**Exercise details**
In the entries that follow, find each line with the word "moveTo" and copy it.

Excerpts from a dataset
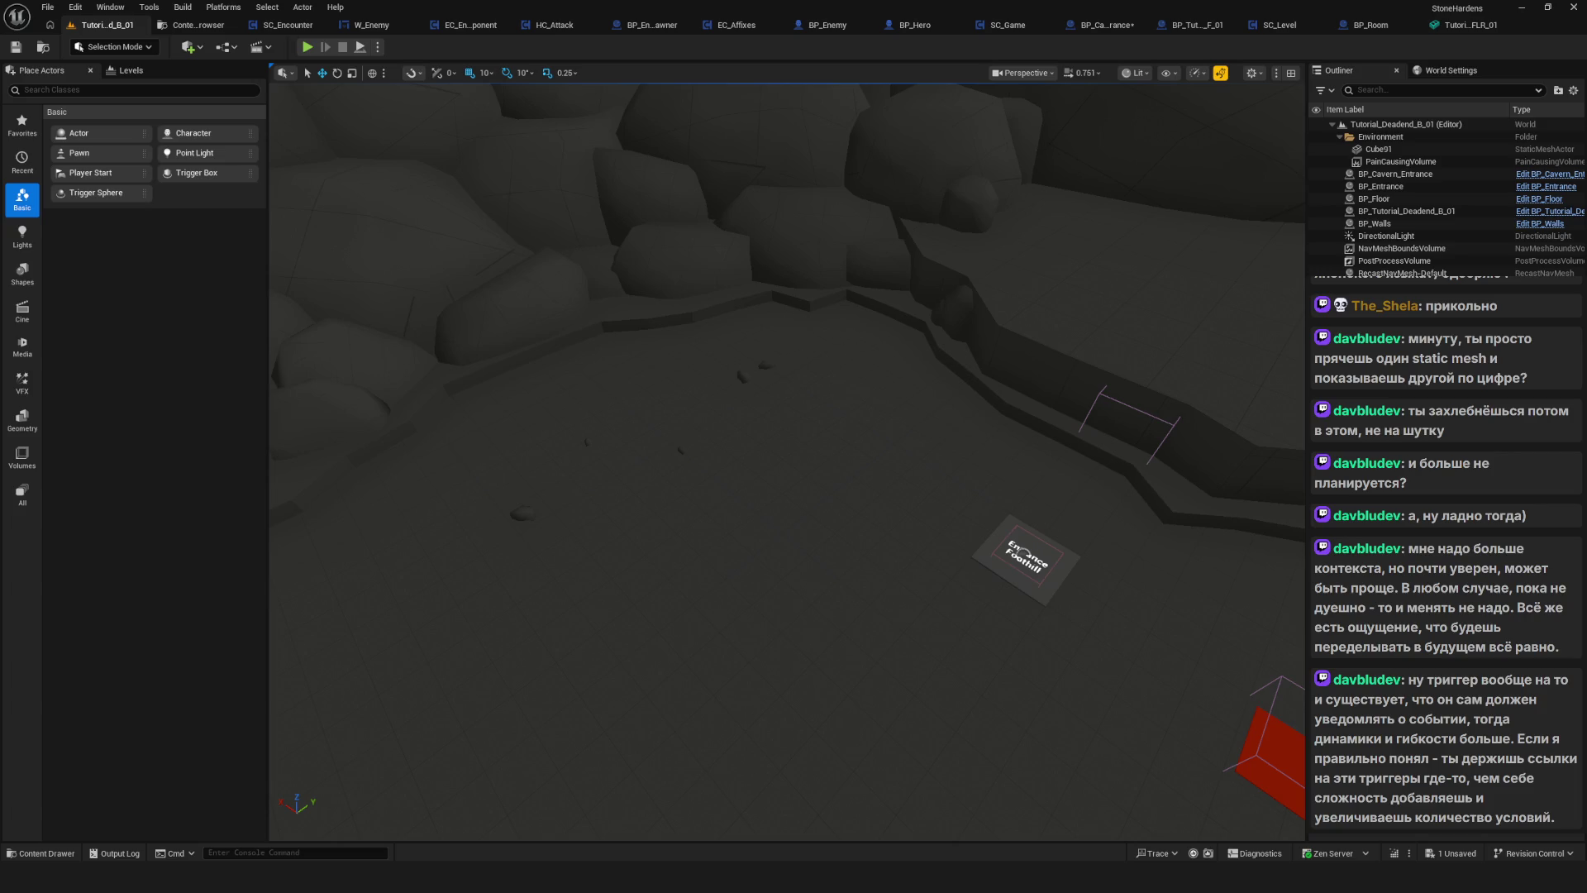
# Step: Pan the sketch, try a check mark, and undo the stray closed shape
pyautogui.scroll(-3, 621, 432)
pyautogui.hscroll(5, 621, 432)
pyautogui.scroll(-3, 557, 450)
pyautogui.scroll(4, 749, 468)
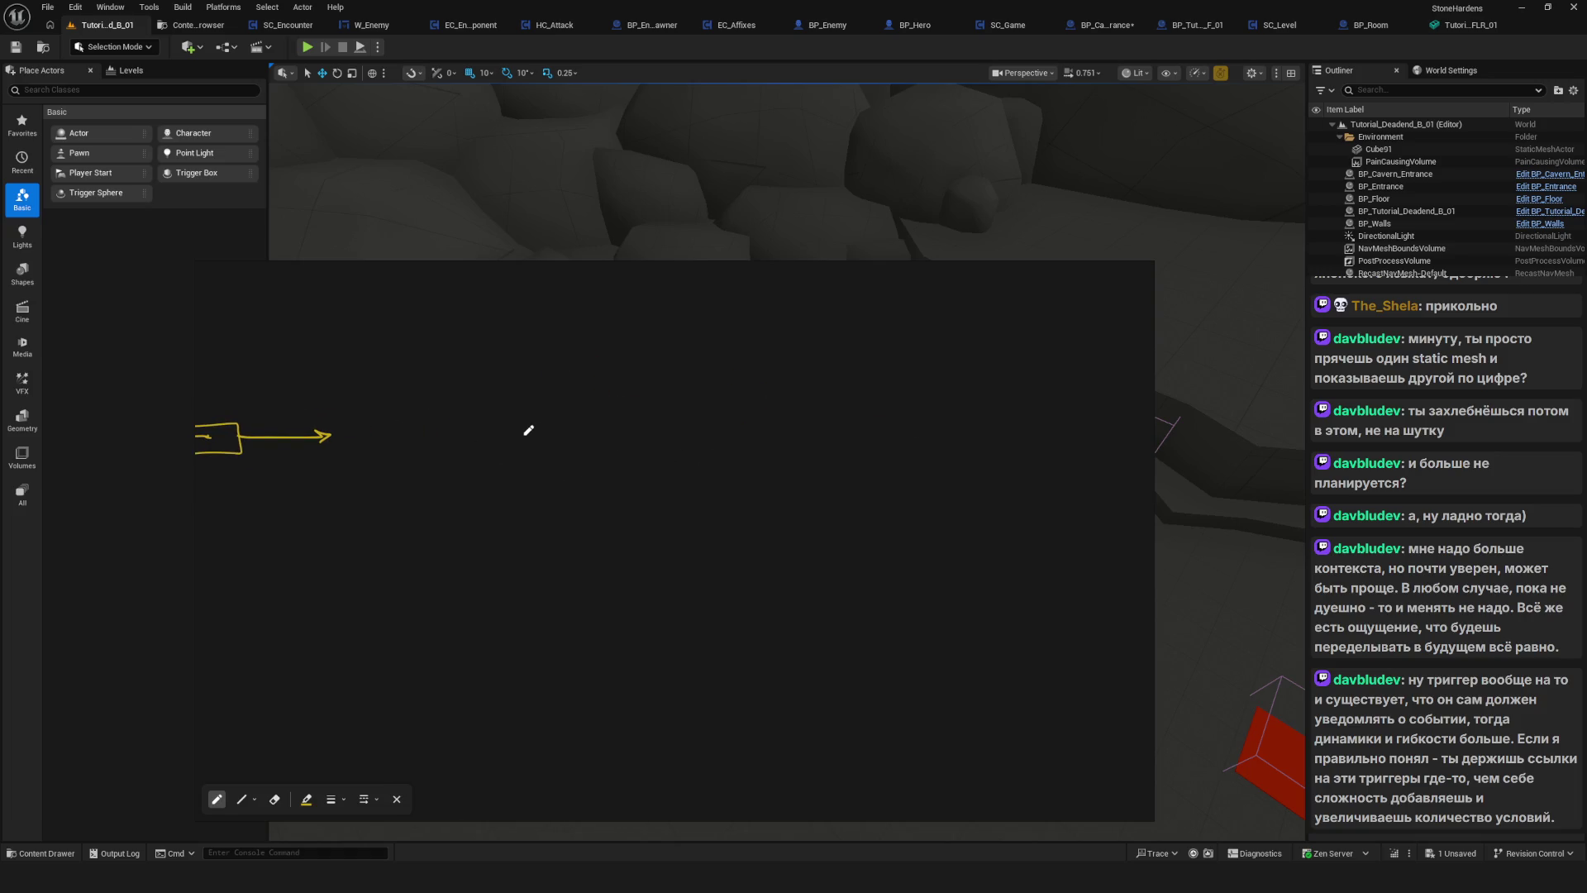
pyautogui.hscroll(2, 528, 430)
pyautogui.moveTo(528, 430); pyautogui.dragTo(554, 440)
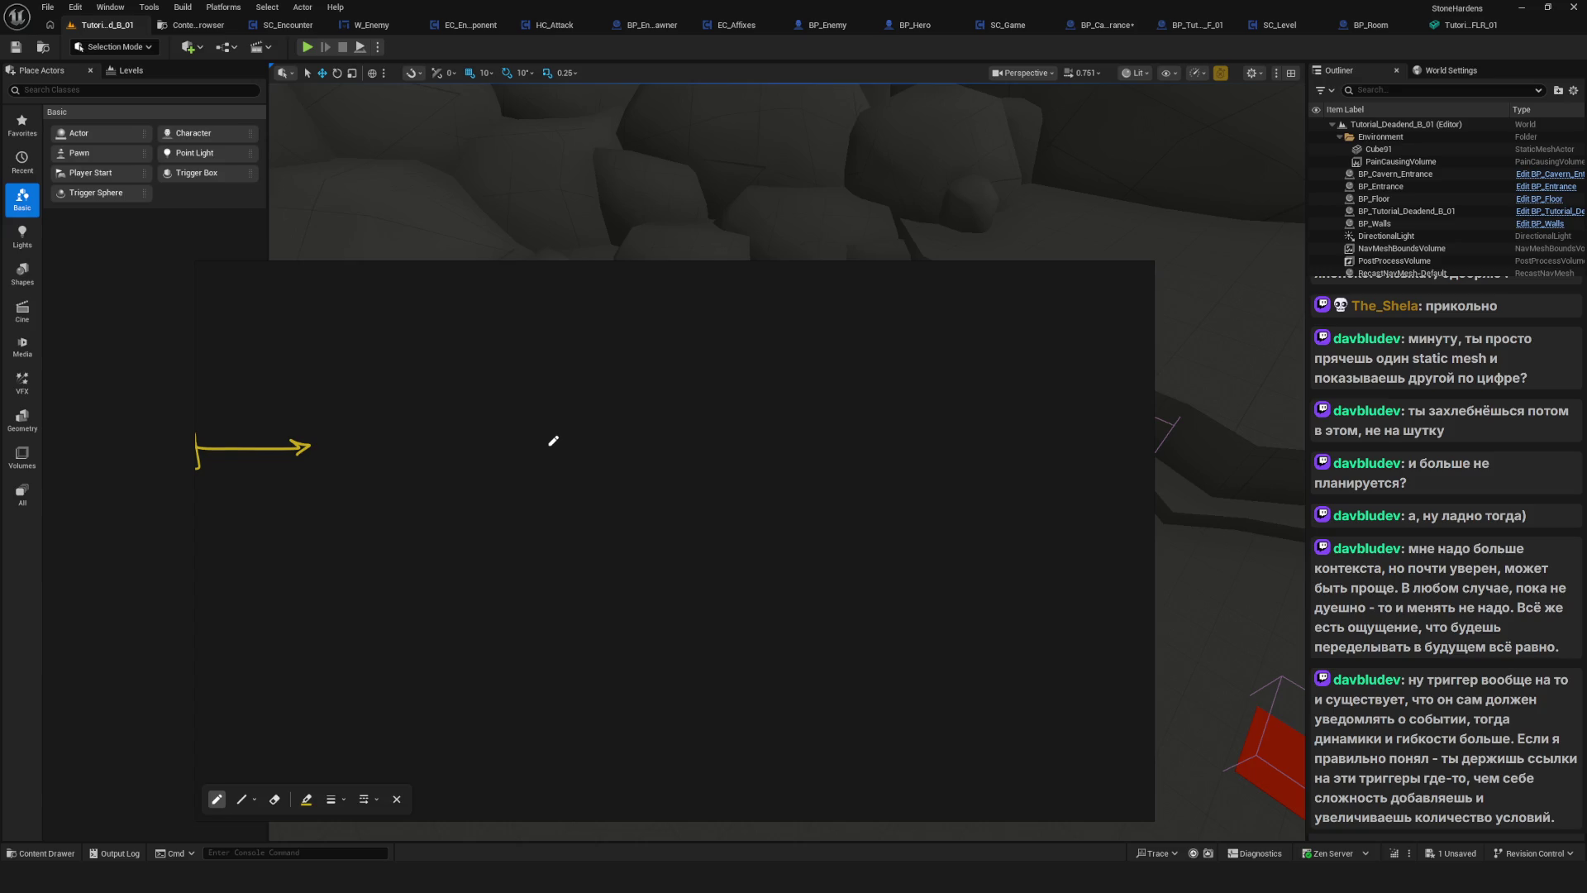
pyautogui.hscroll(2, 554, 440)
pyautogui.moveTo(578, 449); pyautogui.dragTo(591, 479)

**Solution to the exercise**
pyautogui.moveTo(528, 430); pyautogui.dragTo(554, 440)
pyautogui.moveTo(578, 449); pyautogui.dragTo(591, 479)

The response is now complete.